Provided material: Begin
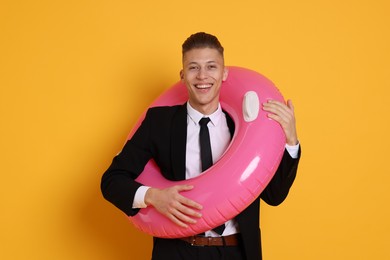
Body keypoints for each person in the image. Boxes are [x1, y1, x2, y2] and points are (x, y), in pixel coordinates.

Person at [101, 32, 301, 260]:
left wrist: (291, 141)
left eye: (211, 67)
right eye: (193, 67)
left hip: (236, 251)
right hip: (178, 251)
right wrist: (154, 196)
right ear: (182, 75)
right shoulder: (159, 122)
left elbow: (275, 196)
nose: (202, 76)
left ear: (224, 73)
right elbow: (111, 180)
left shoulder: (245, 128)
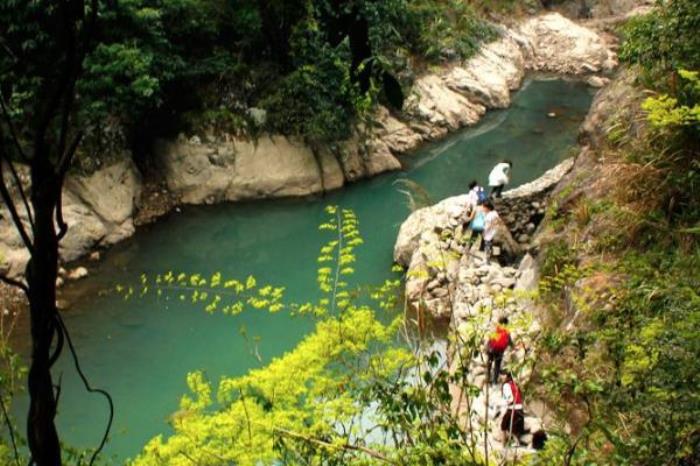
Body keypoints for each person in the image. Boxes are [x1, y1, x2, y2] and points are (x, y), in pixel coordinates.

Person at [500, 372, 526, 443]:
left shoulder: (506, 385)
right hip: (520, 409)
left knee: (503, 426)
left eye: (503, 375)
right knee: (513, 428)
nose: (501, 376)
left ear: (507, 376)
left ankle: (503, 444)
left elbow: (510, 399)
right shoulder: (515, 384)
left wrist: (504, 404)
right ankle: (516, 442)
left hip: (513, 408)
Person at [486, 316, 511, 385]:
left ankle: (488, 379)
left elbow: (490, 338)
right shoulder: (507, 331)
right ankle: (494, 381)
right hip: (499, 351)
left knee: (489, 363)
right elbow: (509, 342)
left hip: (491, 350)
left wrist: (487, 348)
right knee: (497, 366)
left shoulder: (496, 328)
Provided material: End
● Task details: Each line above that includes the word "wrist" is to be copied.

● Output:
left wrist: (291, 141)
right wrist: (154, 196)
left wrist: (504, 404)
left wrist: (487, 348)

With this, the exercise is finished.